Sebastián (Ryan Gosling) es un músico de jazz purista, que mira con desdén al pop y las fusiones y está empeñado en demostrar que ese género para pocos tiene larga y exitosa vida. Como él, La La Land, la cautivante película de Damien Chazelle nominada a catorce Oscars, es un voluntarioso, y gozoso, ejercicio de nostalgia: un musical como los que ya no se hacen, los de Vicente Minelli, los de Fred Astaire, Gene Kelly, en los que la gente de pronto se pone a cantar y, desde la lluvia hasta el tráfico atorado de una ciudad como Los Ángeles es, ya no motivo de bronca, sino de felices y coloridas coreografías.
Así de desconcertante, y de magnífica, es la apertura de la película, que encuentra a su pareja protagónica atascada, como decenas más, en una caravana de autos que no avanza, hasta que una chica se pone a cantar y terminan todos los conductores, vestidos con colores plenos y vivos, bailando sobre sus vehículos, haciendo de la autopista una fiesta como sólo pasa en el cine. Adaptados entonces al hecho de que estamos frente a un musical a la antigua en pleno 2017 de relaciones virtuales, La La Land invita a relajarse y gozar.
Esta es la historia mil veces contada de una chica que conoce a un chico. Primero en ese atasco de tráfico: él le toca bocina, ella responde a la grosería. Y luego una segunda, tercera vez, hasta que ella lo escucha tocar, desde la vereda, y entra a un bar donde sólo ellos quedarán iluminados, recortados por la luz de todo lo demás que, gracias al amor, deja de importar. Parece extraño hablar de inventiva y originalidad con una película que toma algo ya hecho, con una cantidad de guiños a los grandes musicales de la época de oro, en plan homenaje. Pero la creativa puesta en escena de La La Land regala sorpresa, humor, belleza, alegría. Y melancolía, claro. Aunque está plagada de chistes eficaces, como la división del relato en las estaciones del año pero con el clima idéntico, o las “humillaciones” de Sebastian para ganarse el pan tocando Happy Birthday a cambio de propinas. Los diálogos ajustados, entre esos dos personajes inteligentes y enamorados que son Mia y Sebastian, suman a la empatía.
En la ciudad de las estrellas, ella trabaja en la cafetería de unos grandes estudios de cine, y se escapa a todos los castings que puede, sin éxito. Él es músico-de-verdad, pero no puede pagar las cuentas. Ya en pareja, él la alentará a trabajar en su propio material; ella, que no entiende de jazz, lo ayudará a soñar con su propio club, donde tocar su propia música. El talento de ambos está fuera de discusión. Cuando Mía va a un casting y hace una prueba fantástica, la única forma de entender que los productores ni la registren es que hay allí una crítica hacia el estado de las cosas en Hollywood.

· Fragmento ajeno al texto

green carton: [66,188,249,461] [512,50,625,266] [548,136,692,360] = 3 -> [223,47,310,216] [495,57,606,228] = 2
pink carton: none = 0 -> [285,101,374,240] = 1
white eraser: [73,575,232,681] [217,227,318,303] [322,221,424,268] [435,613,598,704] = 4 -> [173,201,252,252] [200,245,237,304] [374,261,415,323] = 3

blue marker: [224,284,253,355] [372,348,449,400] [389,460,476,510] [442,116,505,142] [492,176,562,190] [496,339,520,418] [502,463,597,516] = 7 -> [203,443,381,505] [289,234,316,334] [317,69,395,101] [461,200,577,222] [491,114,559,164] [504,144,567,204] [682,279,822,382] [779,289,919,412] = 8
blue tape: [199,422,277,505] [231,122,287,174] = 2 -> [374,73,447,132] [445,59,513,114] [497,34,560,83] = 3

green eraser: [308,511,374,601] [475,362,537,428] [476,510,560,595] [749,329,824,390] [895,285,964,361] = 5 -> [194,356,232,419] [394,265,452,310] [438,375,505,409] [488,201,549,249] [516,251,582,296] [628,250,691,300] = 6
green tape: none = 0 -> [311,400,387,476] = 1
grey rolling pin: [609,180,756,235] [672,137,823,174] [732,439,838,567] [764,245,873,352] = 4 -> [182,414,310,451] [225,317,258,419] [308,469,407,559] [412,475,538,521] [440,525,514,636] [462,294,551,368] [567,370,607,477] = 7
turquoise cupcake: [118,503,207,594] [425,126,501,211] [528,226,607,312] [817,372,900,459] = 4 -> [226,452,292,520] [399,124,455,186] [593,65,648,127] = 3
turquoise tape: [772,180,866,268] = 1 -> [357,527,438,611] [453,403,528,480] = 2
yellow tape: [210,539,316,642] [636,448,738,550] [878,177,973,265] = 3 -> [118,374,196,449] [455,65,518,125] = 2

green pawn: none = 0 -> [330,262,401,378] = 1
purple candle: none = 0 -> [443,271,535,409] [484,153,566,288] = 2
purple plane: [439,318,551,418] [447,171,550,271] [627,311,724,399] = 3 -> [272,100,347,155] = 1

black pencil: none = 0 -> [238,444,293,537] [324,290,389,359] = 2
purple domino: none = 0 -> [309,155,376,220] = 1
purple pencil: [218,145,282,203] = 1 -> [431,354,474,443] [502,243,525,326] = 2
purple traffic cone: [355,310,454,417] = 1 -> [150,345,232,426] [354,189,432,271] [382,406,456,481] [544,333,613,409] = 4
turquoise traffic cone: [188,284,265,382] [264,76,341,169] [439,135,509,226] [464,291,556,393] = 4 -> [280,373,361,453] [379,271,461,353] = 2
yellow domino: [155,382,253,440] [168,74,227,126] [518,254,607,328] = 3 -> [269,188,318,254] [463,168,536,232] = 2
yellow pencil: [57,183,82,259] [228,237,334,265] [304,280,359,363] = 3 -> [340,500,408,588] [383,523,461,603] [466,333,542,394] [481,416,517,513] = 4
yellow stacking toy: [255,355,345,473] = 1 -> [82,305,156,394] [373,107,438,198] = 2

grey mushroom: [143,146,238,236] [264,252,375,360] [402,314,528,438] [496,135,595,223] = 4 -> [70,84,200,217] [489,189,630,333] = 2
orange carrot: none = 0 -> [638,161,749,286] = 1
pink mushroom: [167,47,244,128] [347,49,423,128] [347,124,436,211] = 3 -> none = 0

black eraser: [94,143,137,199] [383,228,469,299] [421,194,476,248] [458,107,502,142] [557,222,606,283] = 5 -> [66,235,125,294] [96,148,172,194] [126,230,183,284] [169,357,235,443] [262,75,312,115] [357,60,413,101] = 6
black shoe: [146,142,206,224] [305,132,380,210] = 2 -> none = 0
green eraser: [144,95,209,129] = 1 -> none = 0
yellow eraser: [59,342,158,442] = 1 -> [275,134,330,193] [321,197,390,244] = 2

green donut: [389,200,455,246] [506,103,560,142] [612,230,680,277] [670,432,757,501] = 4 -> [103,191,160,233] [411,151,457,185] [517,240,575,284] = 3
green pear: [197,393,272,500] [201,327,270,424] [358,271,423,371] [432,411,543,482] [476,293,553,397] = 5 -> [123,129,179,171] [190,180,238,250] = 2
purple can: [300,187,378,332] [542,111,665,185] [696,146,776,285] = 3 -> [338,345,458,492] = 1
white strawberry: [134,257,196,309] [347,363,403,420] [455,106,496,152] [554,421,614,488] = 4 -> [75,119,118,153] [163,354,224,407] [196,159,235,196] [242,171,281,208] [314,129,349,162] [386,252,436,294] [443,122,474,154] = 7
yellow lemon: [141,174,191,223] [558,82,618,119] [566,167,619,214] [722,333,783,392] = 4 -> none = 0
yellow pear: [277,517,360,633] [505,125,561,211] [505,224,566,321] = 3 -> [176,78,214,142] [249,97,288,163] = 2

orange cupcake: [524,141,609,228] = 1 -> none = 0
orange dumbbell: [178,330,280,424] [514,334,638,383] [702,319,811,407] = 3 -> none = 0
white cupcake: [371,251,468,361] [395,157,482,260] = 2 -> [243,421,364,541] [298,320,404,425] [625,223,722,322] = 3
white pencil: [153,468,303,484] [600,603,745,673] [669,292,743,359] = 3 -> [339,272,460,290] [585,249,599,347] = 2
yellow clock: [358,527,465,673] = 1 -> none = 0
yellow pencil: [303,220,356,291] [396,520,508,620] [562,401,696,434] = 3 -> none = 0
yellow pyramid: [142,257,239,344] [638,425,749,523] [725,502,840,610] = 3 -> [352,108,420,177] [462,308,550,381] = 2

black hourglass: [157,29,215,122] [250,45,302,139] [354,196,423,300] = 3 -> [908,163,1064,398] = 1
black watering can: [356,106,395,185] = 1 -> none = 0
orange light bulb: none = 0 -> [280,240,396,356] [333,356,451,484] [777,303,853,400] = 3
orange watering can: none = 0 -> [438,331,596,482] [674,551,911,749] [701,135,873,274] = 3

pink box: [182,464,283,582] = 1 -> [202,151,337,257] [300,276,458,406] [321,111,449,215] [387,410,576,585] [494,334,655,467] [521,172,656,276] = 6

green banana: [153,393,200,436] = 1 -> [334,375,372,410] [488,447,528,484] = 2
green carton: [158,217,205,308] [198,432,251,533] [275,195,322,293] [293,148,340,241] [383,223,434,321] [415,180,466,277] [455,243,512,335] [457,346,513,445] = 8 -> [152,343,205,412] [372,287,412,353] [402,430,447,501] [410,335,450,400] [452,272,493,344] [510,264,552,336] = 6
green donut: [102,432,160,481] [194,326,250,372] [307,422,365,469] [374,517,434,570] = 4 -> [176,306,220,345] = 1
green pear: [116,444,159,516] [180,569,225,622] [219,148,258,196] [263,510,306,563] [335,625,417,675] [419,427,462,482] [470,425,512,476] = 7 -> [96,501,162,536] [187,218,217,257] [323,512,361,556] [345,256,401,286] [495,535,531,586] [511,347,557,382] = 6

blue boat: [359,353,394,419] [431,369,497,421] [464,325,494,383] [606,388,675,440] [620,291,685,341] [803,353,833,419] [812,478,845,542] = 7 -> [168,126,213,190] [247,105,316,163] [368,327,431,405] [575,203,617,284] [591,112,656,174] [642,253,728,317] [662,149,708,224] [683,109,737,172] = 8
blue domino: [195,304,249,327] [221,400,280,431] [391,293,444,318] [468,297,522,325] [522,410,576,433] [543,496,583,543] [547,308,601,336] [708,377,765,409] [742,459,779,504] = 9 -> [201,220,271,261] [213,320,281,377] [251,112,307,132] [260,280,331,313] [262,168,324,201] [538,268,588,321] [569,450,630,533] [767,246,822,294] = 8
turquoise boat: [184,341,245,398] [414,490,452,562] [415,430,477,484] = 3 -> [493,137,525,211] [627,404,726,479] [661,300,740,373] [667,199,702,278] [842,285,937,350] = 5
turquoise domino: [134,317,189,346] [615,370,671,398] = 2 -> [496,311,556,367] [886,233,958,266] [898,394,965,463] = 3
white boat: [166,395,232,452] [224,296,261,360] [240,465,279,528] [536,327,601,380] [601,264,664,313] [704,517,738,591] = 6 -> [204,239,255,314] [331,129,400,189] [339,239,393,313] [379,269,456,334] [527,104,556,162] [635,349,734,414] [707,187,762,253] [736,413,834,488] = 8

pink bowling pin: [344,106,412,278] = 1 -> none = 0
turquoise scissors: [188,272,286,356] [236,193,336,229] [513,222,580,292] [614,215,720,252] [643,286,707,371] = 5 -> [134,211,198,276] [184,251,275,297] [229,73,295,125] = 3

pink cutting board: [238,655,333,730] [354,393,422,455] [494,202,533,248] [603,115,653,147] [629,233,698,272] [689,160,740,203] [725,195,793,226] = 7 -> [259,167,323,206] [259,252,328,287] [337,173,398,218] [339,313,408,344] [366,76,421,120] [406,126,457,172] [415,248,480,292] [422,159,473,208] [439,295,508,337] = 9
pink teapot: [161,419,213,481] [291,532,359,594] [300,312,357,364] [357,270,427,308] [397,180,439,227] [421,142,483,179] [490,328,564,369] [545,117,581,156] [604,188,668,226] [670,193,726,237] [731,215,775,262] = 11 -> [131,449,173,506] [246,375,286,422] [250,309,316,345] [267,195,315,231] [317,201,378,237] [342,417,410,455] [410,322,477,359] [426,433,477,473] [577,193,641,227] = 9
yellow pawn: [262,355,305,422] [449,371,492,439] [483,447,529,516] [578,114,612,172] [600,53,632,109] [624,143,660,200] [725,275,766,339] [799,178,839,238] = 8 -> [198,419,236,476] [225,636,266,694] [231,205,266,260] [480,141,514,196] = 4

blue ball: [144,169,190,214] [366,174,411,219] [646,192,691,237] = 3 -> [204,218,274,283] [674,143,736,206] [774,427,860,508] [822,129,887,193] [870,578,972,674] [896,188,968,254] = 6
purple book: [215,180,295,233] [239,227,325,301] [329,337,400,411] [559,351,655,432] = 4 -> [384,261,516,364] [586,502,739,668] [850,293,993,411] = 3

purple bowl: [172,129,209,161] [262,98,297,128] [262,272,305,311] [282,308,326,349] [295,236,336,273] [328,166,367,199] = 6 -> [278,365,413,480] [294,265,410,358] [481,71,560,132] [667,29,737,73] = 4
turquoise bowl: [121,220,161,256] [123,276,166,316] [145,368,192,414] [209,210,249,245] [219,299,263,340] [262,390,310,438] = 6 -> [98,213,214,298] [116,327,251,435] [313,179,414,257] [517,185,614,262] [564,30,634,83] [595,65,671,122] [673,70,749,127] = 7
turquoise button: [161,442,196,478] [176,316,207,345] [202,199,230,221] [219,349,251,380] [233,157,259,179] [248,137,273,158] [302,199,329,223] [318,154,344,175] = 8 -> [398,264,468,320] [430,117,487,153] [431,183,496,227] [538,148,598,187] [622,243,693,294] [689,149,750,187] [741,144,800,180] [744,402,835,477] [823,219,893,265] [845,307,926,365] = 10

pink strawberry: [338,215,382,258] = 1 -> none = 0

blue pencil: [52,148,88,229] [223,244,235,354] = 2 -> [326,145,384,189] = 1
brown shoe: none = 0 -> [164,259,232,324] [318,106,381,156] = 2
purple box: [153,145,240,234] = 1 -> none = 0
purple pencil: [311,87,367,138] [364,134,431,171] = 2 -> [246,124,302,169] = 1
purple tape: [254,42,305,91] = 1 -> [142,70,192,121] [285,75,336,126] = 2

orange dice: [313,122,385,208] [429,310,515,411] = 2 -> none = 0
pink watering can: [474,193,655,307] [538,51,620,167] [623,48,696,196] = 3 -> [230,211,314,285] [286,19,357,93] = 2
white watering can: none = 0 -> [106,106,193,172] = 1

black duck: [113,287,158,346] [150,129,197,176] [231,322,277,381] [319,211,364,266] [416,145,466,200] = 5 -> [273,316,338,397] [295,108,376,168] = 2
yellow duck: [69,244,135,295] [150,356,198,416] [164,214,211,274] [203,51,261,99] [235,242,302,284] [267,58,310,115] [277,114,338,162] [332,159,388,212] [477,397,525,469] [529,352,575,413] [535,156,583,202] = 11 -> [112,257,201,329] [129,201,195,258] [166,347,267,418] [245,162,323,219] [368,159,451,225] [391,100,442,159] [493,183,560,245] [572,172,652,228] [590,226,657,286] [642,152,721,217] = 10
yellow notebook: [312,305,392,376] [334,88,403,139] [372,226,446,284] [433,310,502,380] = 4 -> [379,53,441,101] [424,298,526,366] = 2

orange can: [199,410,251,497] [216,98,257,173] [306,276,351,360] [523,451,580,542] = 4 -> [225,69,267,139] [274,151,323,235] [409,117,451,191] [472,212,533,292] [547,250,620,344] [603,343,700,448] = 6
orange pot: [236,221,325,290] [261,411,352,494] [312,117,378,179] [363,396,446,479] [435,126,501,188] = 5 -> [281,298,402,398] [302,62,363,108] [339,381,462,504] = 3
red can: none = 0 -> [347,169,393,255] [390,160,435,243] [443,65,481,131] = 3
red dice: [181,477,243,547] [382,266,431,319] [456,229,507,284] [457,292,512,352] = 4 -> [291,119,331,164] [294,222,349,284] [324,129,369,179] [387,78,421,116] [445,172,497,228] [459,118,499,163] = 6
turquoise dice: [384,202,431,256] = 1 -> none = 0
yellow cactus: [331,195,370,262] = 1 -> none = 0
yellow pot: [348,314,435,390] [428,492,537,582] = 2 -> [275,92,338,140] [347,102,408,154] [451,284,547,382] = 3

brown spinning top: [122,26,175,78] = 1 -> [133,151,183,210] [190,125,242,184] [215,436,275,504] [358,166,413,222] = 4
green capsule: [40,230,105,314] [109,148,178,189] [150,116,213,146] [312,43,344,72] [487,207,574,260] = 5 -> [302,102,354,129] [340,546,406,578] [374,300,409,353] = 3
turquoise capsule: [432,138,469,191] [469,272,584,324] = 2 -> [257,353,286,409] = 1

Una intencionalidad, que quizá no es lo que mejor le sienta a la película. Pero cada plano secuencia de La La Land, cada toma, transpira amor por el cine, por la ciudad de los sueños rotos, por el ideal romántico de la vida que pudo ser y no fue. Entonces, tanto lo que Chazelle tenga ganas de decir como algunas decisiones sobre el final que pueden dar para la discusión, son matices que importan poco acá: el encanto que transmiten sus números musicales y su estupenda pareja protagónica, hacen que la película resplandezca, durante sus dos horas de duración, como una estrella especial.